Seeing Anji's transformation and how lucid waters and lush mountains bring substantial benefits to locals - creating better living conditions while increasing employment, for instance, Sapargeldi expressed his unwavering confidence in China's green development.

"Based on my expertise, I believe China will eventually accomplish its goals of achieving a carbon peak by 2030 and carbon neutrality by 2060, which will impress people around the world," he added.

The notable improvement of the environment is one of the main achievements of China's modernization in rural areas. Another striking accomplishment is the country's success in poverty alleviation - in 2021, President Xi declared complete victory in eradicating absolute poverty in China, as nearly 100 million impoverished rural residents living under the current poverty line had all been lifted out of poverty.

A journey to enhance bonds

People-to-people connectivity is a vital element and the humanistic foundation of the BRI construction. "Friendship, which derives from close contact between the people, holds the key to sound state-to-state relations," President Xi said, quoting an ancient Chinese saying in his remarks at the opening ceremony of the Belt and Road Forum for International Cooperation in 2017.

On the seven-day trip, apart from learning more about China's development achievements, the delegation had various opportunities to interact with local Chinese people.

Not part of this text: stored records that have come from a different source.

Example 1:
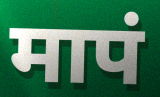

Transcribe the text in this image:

मापं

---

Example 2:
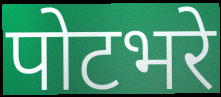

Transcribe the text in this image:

पोटभरे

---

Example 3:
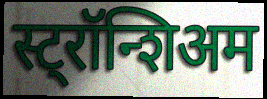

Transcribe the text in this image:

स्ट्रॉन्शिअम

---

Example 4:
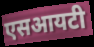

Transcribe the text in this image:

एसआयटी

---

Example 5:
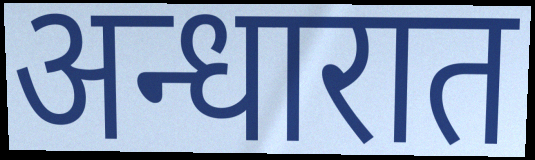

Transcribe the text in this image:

अन्धारात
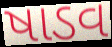
ષાડવ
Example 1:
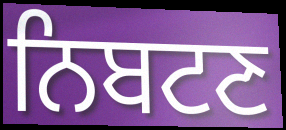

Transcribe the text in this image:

ਨਿਬਟਣ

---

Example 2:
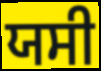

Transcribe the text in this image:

ਯਸੀ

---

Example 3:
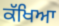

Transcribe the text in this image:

ਕੱਖਿਆ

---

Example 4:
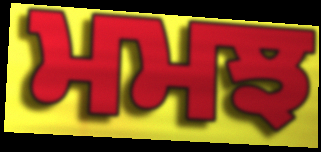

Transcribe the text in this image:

ਮਮਝ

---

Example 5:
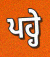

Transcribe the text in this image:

ਪਹ੍ਹੇ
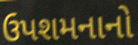
ઉપશમનાનો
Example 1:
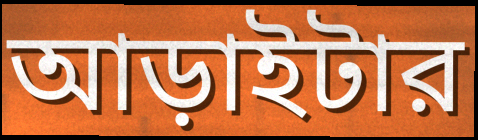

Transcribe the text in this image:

আড়াইটার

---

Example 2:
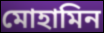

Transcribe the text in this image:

মোহামিন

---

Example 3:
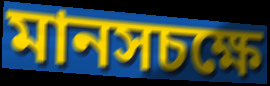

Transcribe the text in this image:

মানসচক্ষে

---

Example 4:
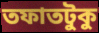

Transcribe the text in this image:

তফাতটুকু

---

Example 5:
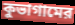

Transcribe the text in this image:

কুভাগামের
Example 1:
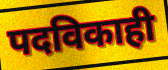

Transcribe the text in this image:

पदविकाही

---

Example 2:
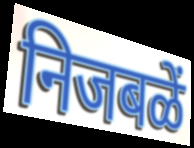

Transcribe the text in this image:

निजबळें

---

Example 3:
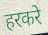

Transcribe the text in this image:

हरकरे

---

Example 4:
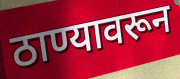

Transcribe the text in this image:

ठाण्यावरून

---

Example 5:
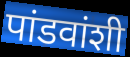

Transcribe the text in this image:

पांडवांशी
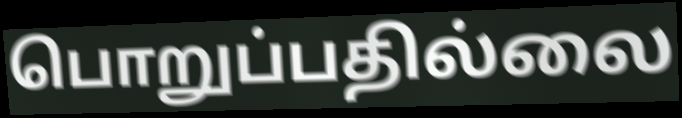
பொறுப்பதில்லை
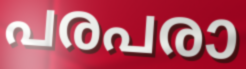
പരപരാ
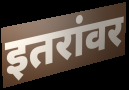
इतरांवर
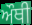
ਔਥੀ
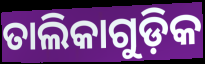
ତାଲିକାଗୁଡ଼ିକ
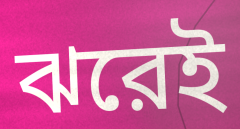
ঝরেই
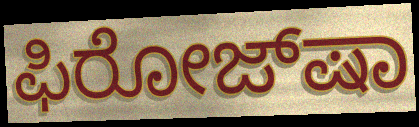
ಫಿರೋಜ್‌ಷಾ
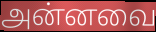
அன்னவை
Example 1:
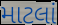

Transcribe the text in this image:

In Shanghai, the members had exchanges with the locals in the Gubei Civic Center and learned about the operation of grassroots democracy in China. In Yucun village, they had a dialogue with a young entrepreneur who moved his business there about his experiences as a new resident. In Xiaqi village, they had a closer look at how local fishermen weave fishing nets.

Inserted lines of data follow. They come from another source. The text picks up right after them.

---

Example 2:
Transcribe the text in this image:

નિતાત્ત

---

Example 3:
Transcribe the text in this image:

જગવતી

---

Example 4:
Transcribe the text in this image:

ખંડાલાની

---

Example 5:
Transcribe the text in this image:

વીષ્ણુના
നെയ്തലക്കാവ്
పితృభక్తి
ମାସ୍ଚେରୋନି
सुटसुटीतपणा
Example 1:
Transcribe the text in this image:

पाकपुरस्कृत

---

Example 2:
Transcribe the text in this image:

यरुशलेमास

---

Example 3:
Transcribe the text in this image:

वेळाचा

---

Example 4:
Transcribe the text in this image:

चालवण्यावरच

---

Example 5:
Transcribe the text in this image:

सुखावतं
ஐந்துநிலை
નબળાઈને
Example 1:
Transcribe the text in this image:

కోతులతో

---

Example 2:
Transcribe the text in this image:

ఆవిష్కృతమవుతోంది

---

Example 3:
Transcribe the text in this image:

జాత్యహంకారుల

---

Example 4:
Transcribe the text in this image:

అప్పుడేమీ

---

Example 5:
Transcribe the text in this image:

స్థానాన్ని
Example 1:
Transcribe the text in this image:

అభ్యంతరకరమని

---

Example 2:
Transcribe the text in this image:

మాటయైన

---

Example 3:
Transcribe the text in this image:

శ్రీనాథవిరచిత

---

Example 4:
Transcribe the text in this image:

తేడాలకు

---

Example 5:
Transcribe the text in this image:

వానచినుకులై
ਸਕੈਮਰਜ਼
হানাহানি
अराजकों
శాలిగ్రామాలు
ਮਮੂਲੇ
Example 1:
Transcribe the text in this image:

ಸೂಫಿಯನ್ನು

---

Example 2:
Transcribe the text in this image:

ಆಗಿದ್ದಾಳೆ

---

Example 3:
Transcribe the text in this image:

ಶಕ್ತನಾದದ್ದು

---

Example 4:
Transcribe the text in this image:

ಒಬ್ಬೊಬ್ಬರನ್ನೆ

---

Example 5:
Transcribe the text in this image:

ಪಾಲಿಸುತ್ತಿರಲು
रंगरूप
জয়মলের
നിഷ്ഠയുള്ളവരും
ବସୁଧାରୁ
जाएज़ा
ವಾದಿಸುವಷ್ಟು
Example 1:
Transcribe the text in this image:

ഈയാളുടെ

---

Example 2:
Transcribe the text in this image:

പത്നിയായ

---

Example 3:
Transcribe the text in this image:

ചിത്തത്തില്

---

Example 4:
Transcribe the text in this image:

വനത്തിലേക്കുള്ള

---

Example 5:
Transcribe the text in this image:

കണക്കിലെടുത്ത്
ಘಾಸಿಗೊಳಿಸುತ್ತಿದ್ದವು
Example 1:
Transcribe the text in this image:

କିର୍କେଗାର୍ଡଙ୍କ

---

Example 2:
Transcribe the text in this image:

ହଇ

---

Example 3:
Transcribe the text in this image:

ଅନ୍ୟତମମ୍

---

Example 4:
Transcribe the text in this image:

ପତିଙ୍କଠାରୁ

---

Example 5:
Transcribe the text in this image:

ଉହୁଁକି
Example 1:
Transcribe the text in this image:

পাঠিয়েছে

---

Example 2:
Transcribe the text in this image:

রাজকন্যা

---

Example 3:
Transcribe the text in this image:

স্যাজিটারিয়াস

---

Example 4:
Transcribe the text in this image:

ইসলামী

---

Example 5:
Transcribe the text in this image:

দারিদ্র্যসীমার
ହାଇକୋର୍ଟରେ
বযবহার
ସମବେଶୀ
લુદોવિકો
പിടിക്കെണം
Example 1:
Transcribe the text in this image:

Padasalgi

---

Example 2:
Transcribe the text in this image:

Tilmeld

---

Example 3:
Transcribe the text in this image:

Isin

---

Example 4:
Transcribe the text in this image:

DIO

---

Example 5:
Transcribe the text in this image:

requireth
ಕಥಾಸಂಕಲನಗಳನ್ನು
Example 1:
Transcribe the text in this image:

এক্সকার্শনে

Although fascinated by China's ongoing environmental campaign, Martin Azzopardi, a teacher of the Science/China Corner at St. Margret College Secondary School in Malta, shone a light on his exchanges with the Chinese people, calling it "the most beautiful thing" during this trip.

"It's you the Chinese people who make China. The big heart of the Chinese people should be always highlighted," he said.

"We should build bridges. Though there are always cultural differences in life, it doesn't matter. The garden is beautiful because it has different flowers, and that's why I am so happy to be here," Azzopardi continued.

"On behalf of the delegation, I just want to say every moment here in China is an exciting moment for us," noted Nawanda from Tanzania at the end of this trip. "Every event we learn new things, and among all the things which we have learned here in China, the Chinese people [we see] are so lovely, humble and diligent."

On the boat on the West Lake in Hangzhou, a selfie between Amin and Chinese journalists soon turned into a group video joined by other members of the delegation. After giving a shoutout to each member's country, everyone smiled and shouted, "We love China! We love each other!" Such a message of friendship connected by the BRI echoed on the scenic lake, and it is hoped that it will also spread all over the world and live long.